■ Extract ■
§
The New Populist Right and the Death of the Father

Cultural change generally moves slowly, and when we first take notice, we sometimes find that its roots are already firmly in place.

I clearly recall my reflecting upon the final scene of Quentin Tarantino’s much praised and somewhat reviled Kill Bill when I first saw it in the summer of 2006. The end depicts how the heroine mother, our main character, defeats the antagonist father who then in good sportsmanship cedes the throne, acknowledging the just satisfaction of the mother’s grievances. Afterwards, he walks away into the darkness to die, leaving mother and daughter reunited at last, free of his yoke, free to claim the future ahead.

At the time, I could not help but interpret the story as in a fundamental way an elegy as well as a celebration of the death of Western man. And in what would generally be considered a stereotypical “guy-flick”, no less.

In retrospect, this reading seems all the more appropriate. At that point in time, the status of Western man had been in decline for quite a while. Even on the assumption of the menacing presence of patriarchal power-structures permeating society at all levels, masculinity as such, the man-in-himself considered as a cultural archetype as well as an identity, was nonetheless in relatively sorry shape.

Popular culture, that ubiquitous bullhorn, offered us rather few narratives with regard to masculine identity aside from the dilemma of stereotypical machismo or ignorant incompetence – or, gaining ascendancy, the story of deconstruction. The rational polymath and archetypal competent man was nearly dead, leaving only one-dimensional brutes or domesticated, if amicable, weaklings to carry the torch. This quite poor duality of options was very well captured by Kay Hymowitz in her 2008 essay “Child-man in the Promised Land”, who in lamenting the post-adolescent torpor of young Western males effectively portrayed both the meagre supply of constructive identities available, and some of the more glaring consequences of this fact.
§
■ Collected data entries ■
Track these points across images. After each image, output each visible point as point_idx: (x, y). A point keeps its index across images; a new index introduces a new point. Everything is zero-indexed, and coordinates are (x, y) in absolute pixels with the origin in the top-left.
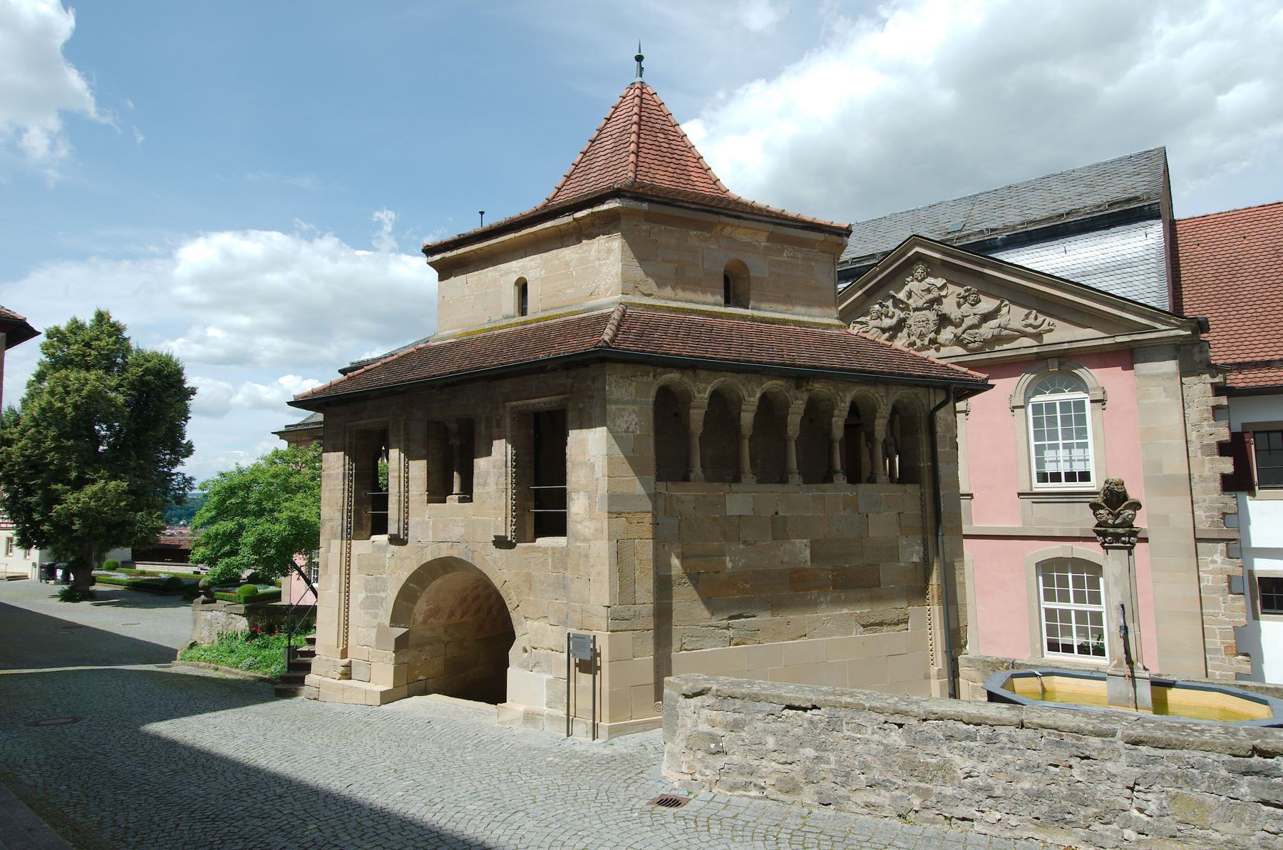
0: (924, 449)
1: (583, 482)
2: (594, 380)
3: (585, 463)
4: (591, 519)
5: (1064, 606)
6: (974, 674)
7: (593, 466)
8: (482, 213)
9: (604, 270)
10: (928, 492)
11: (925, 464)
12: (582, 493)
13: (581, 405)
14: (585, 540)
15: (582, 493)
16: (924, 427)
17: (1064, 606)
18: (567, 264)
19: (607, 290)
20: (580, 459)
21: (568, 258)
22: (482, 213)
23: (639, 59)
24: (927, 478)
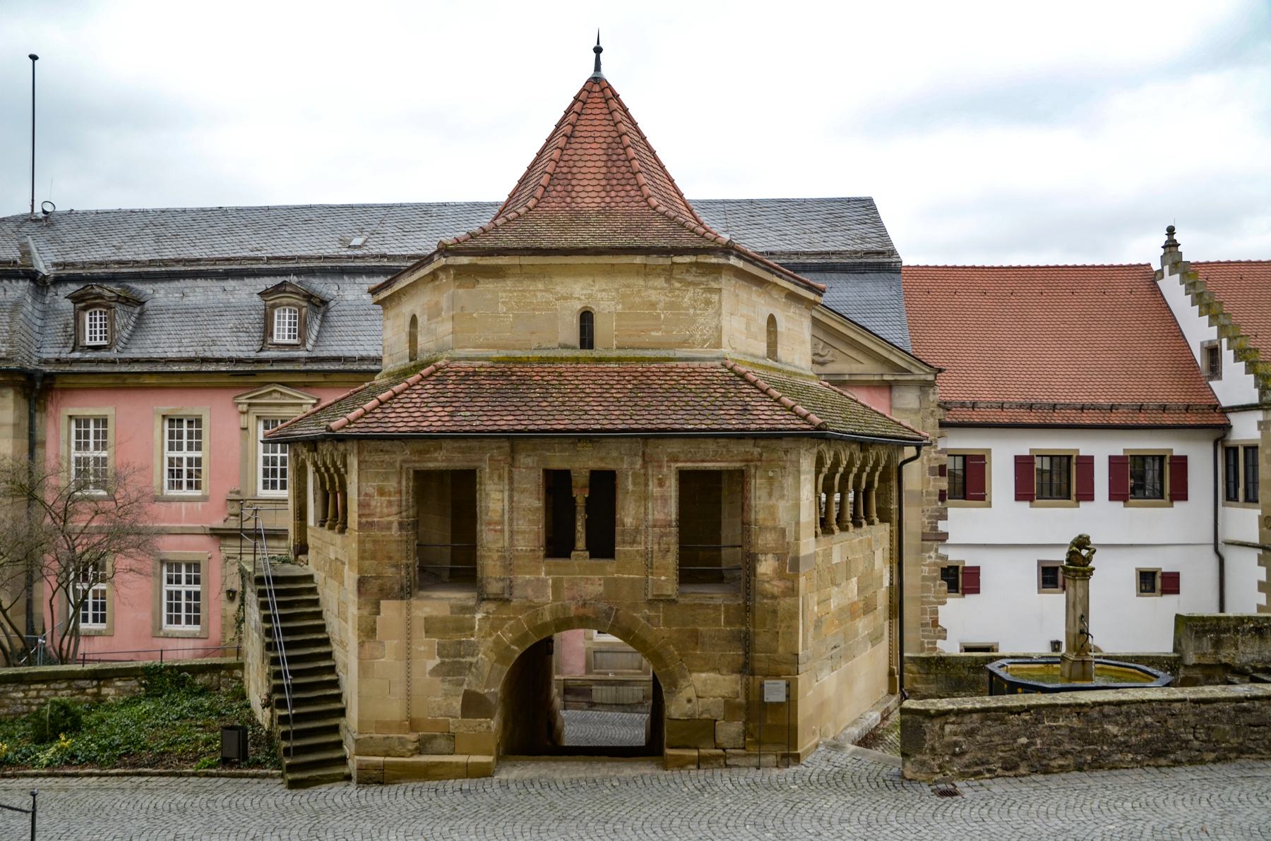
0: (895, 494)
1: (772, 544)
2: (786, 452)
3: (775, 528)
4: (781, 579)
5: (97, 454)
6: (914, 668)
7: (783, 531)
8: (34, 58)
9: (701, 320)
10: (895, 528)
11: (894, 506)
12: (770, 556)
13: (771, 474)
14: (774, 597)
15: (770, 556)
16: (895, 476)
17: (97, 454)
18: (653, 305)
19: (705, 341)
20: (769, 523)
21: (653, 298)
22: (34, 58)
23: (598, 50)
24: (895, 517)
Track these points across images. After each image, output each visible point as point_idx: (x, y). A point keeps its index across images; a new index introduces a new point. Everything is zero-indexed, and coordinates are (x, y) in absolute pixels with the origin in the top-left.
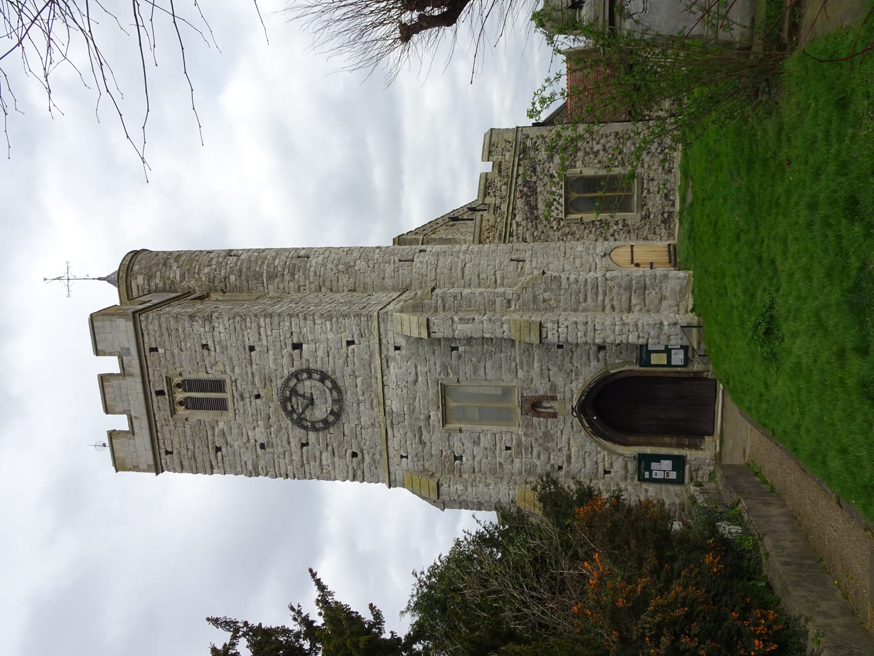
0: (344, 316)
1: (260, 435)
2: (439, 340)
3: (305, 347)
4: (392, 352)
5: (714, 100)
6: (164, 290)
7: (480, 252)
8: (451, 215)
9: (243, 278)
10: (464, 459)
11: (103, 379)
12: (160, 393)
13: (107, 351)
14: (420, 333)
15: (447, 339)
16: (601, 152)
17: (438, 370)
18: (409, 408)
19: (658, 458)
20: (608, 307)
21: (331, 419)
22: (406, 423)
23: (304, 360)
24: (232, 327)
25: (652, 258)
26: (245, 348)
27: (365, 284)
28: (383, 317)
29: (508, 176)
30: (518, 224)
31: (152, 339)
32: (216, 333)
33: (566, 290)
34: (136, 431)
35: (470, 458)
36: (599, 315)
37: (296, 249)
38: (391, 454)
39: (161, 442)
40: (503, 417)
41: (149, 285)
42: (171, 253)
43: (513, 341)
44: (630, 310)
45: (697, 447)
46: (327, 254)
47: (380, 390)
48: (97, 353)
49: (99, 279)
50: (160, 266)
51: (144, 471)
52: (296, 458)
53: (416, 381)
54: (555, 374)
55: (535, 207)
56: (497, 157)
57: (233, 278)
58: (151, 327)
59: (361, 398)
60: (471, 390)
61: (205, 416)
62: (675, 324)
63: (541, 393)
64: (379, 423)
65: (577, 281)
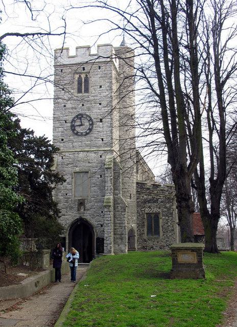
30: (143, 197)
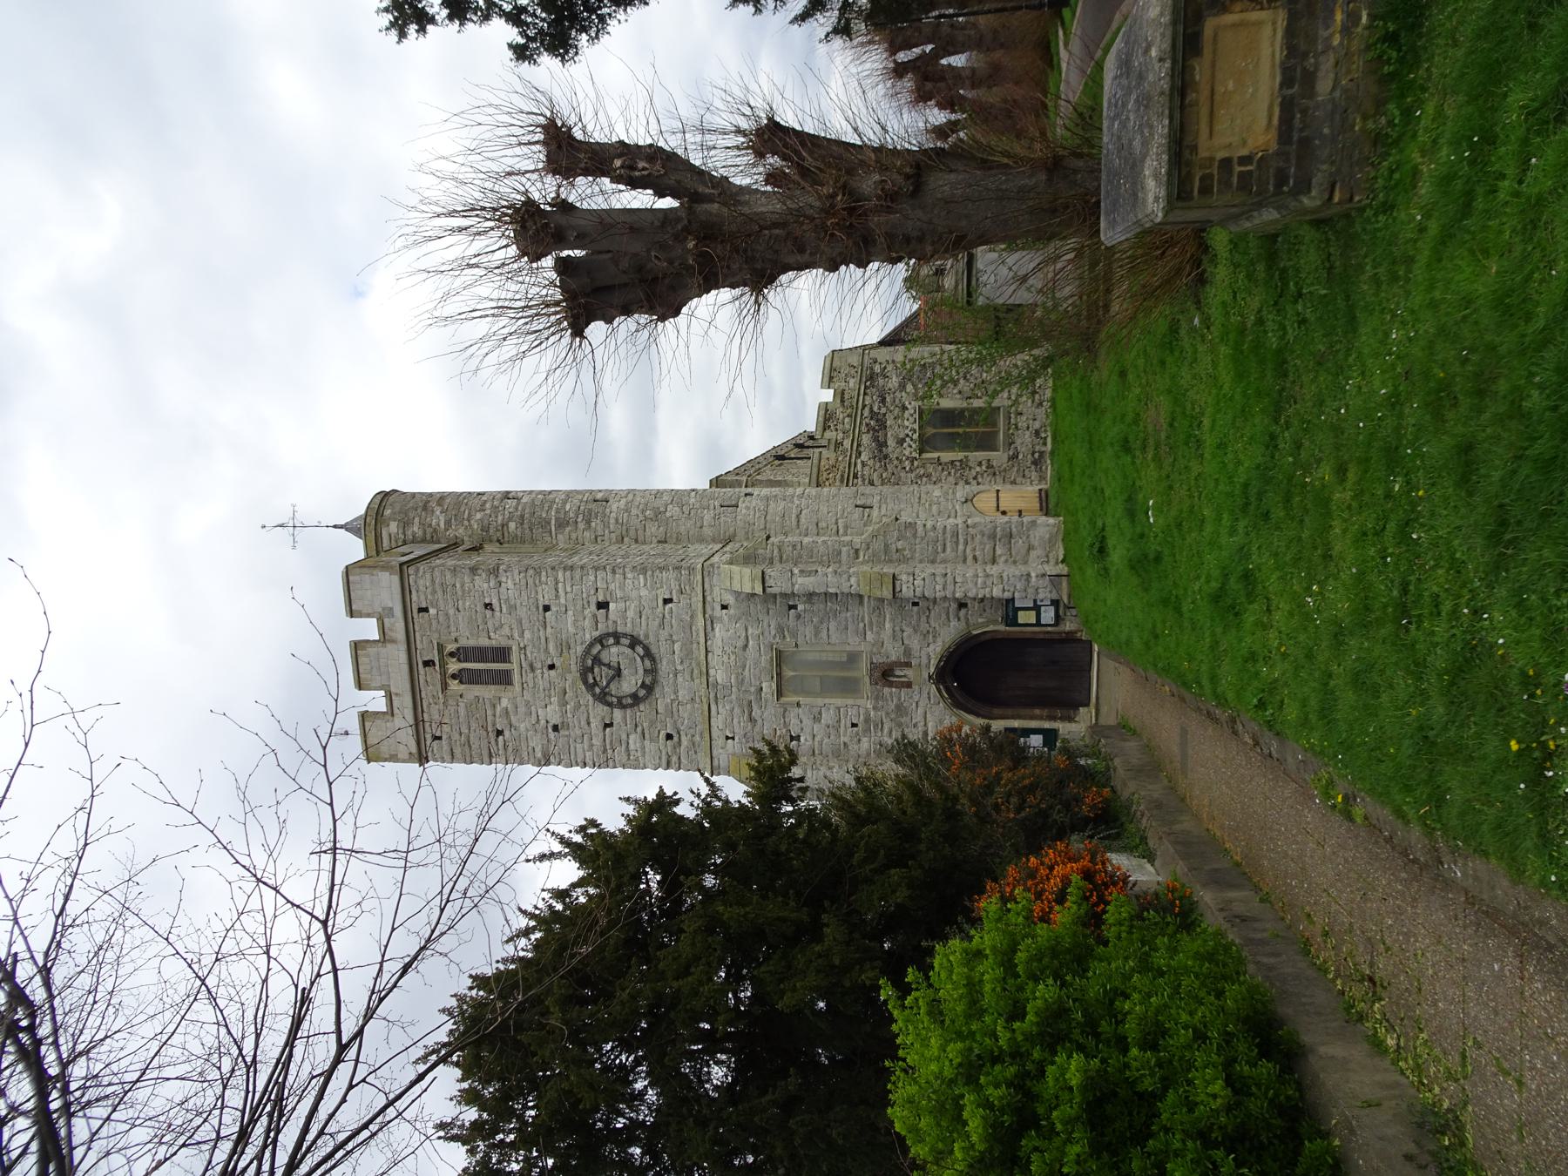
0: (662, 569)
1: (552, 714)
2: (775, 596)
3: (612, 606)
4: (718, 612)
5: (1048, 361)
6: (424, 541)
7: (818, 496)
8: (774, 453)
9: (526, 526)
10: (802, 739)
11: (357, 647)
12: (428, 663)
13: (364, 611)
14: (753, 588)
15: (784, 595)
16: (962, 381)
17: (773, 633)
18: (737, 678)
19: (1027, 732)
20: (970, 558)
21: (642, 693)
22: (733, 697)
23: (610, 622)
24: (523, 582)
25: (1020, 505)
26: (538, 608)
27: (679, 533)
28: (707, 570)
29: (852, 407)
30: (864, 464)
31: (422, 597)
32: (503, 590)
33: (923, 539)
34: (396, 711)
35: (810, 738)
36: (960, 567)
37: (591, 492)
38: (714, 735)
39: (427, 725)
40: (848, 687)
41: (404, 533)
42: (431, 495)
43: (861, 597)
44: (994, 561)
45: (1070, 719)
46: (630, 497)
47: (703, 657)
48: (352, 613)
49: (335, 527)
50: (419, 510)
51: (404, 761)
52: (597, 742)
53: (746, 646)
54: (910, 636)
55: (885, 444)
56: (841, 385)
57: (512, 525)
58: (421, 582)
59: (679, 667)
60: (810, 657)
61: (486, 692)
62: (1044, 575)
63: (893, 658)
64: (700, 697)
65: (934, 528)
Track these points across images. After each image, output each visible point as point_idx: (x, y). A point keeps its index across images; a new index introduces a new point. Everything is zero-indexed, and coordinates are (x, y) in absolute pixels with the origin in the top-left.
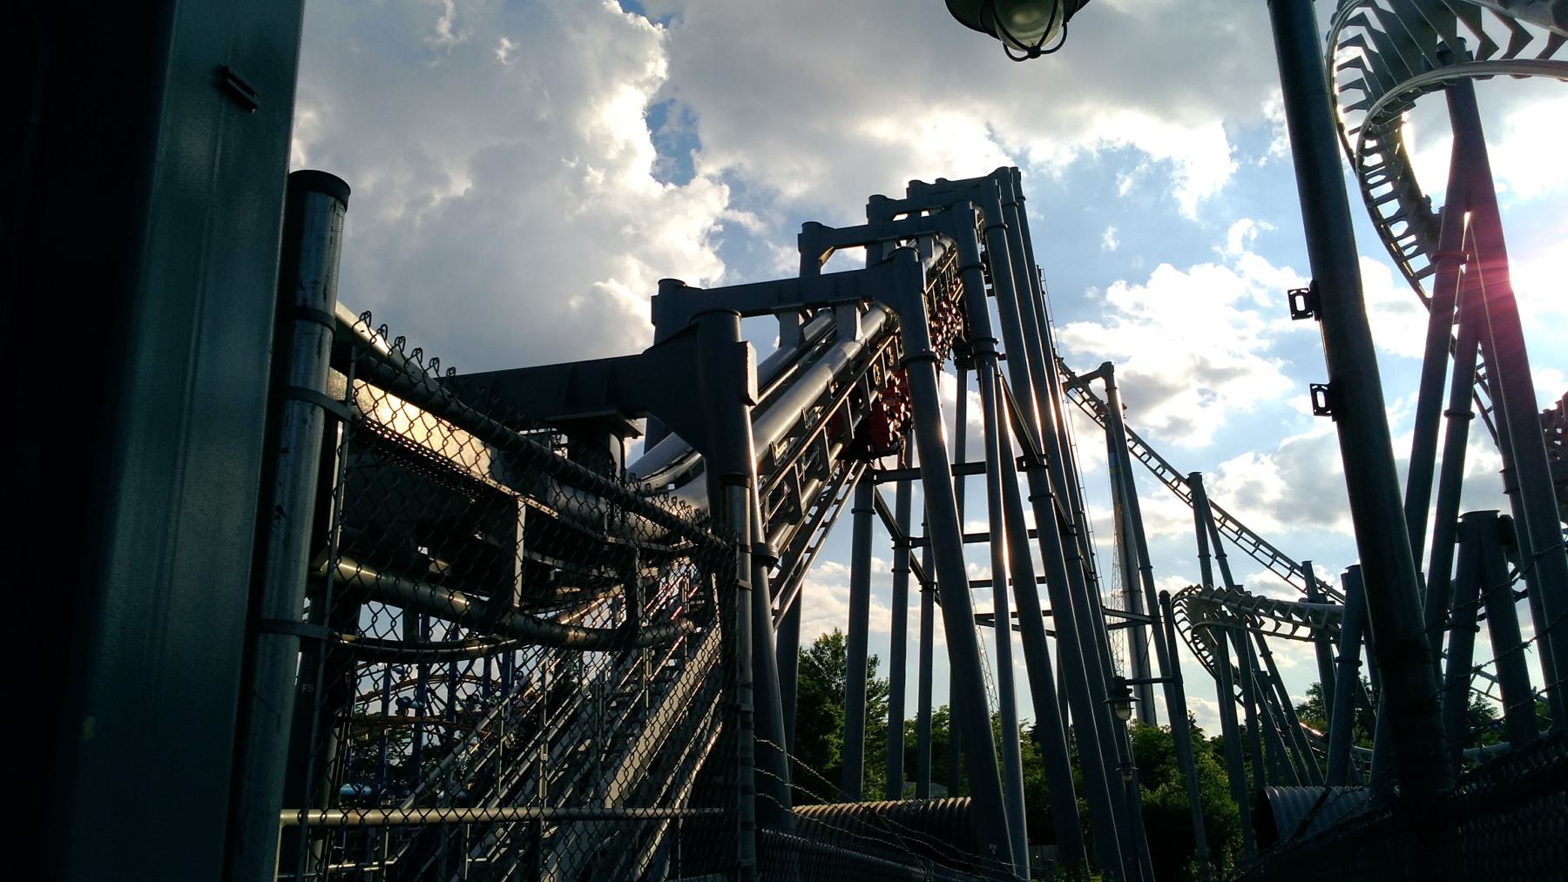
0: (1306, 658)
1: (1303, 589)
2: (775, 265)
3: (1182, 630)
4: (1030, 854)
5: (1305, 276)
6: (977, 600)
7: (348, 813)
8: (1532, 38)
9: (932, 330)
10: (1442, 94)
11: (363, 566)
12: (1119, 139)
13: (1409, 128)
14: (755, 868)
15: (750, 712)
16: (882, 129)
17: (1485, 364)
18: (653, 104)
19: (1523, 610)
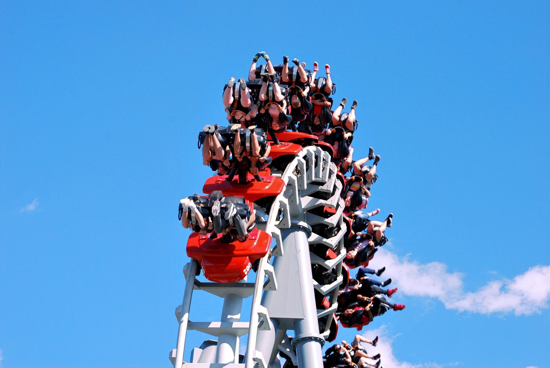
§
■ Directives ■
- A) Revise the passage of the essay on the new populist right that begins at the words "The New Populist" and stops after "firmly in place.", swapping "slowly" for "gradually".
- B) Carry on the essay about the new populist right and the death of the father, picking up after its last sentence.
This material has no connection to the essay on the new populist right.

■ Final answers ■
- A)
The New Populist Right and the Death of the Father

Cultural change generally moves gradually, and when we first take notice, we sometimes find that its roots are already firmly in place.

- B)
The other obvious option – the narrative of deconstruction, of death and renewal – was arguably more attractive than submitting one’s identity to a model of crudity and feebleness, and it clearly had the fresh air of progress about itself. To dissolve, to eliminate and replace the obsolete and lethally oppressive father, while at the same time attaining absolution from a paradoxically inherited complicity in the crimes of patriarchy, seemed to be a very reasonable choice in the eyes of many.

Of course, no cultural process, and especially one regarding such fundamental aspects of identity, takes place without unforeseen consequences. When significant trends in a society go toward either disparaging or advocating for the destruction of the basic identity of a particular group, common sense dictates that some subset of individuals must face a negative impact. And as always, the weakest are hit the hardest.

For well-integrated young men with plentiful resources, the lack of a constructive model of masculinity in the wider culture isn’t necessarily that much of an issue. Yet for the growing number of more or less disenfranchised individuals with fewer social ties, broken family backgrounds, and with limited cultural resources – or simply for those lacking a sufficient existential anchoring – the effects may be more severe, and more painful.

Reports of declining academic achievement, higher rates of mental disorders and a generally lower sense of self-worth among young males which again and again surfaced during the last couple of decades, prompted many analysts to ask why boys seemed to be struggling in comparison to their female counterparts. An answer often agreed upon – as opposed to the causes of which – was the lack of constructive role models and the deprivation of guidance during critical periods. “The war on boys”, as Christina Hoff Sommers back in 2000 with all-too-obvious hyperbole identified the general tendency towards dismantling and reshaping the male identity in Western culture, as an idea still served to underscore the fact that while well-integrated adults will likely be able to navigate such a climate unscathed, young children may not.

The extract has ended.